Tuesday, October 9, 2018

Fly over Okavango Delta


Okavango Delta on mid-August, just about three months into the dry season. Lush green turns into yellowish brown, water has receded in many places. Animals searching for food, along with termite mounts dotted the land.

Arriving at the Maun airport with my fellow travelers, when I was finally called to the plane, surprised to find it was a four-seater! The smallest plane I have ever flew on. Pilot with one passenger sat on the first row (with co-pilot function disabled). I was the only one in the second row with both seats all to my self. I got to shoot on both left and right! I always liked to shoot on flight with cell phone camera, or my DSLR. But they were all on big jet, with high elevation, huge landscape target, like a volcano. Today I am in a low flying small bumpy plane, shooting at yet to know what target. I set my DSLR at "landscape" scene, hope the camera will handle everything. Today's flight is 45 minutes ($130) from taking off to landing, according to the pilot. I checked the windows on both sides, very clean. Good news. But the glare restricted me to shoot from only very limited angle.
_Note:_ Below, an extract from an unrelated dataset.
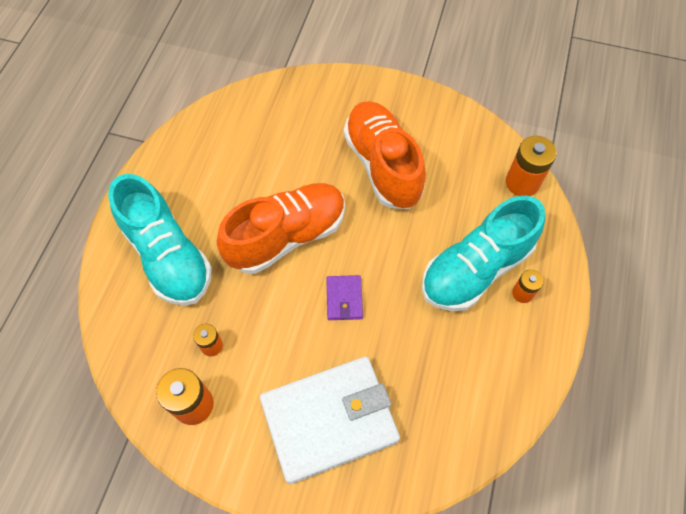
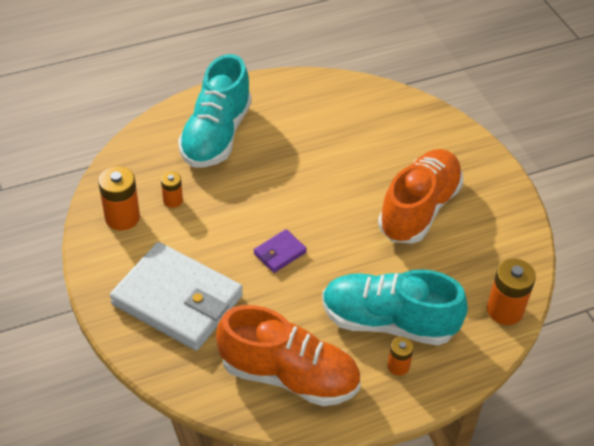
camera: 50 degrees right, 15 degrees down
(287, 236) = (297, 189): orange shoe -> orange shoe (289, 375)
It was a beautiful and mesmerizing flight. Dry land, marsh land, water flow, animal tracks, blending well with afternoon light, altogether weaving an ultimately romantic world.

Any attempt to shoot animals with a little zoom proven fatally blur (wide angel at 18mm). Even without zoom could result some blur. The chunky elephants had the best chance of qualified pictures. By the end, I decided to keep some of the blurry photos, just to facilitate my imagination, and to remember this superb experience.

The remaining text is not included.